# Exercise goal:
In the records below, tally every line containing "kell". Report only the total.

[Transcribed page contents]
+++

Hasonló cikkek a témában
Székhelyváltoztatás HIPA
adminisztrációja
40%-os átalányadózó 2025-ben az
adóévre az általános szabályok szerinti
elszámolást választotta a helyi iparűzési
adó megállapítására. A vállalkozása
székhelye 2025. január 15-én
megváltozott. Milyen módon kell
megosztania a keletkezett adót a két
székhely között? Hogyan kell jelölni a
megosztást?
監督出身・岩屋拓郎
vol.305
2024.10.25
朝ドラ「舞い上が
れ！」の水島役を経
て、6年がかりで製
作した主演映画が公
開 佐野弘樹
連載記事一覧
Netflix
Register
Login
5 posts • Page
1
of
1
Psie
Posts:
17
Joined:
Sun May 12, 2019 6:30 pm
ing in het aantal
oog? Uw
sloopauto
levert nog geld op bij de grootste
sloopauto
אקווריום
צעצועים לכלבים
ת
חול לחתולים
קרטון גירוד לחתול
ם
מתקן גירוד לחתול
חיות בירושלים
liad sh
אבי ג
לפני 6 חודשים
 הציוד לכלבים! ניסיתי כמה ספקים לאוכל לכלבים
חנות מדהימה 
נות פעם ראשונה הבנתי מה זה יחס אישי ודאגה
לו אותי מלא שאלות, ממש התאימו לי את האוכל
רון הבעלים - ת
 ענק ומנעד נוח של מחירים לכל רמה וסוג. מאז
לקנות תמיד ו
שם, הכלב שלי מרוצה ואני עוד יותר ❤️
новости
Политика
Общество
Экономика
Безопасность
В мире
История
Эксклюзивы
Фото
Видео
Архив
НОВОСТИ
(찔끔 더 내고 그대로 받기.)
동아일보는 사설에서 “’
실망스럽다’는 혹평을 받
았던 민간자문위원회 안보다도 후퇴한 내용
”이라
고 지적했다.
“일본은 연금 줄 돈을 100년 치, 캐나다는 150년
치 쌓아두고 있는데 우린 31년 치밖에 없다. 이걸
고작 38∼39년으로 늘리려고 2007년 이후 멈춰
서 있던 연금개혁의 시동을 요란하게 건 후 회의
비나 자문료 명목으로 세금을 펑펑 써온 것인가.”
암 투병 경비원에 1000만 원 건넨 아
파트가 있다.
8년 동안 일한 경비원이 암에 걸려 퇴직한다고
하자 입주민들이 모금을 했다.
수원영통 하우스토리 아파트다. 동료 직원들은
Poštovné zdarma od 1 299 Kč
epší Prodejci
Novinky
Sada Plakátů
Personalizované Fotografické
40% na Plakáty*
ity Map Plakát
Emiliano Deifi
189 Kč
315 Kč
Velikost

+++

# Task result:
2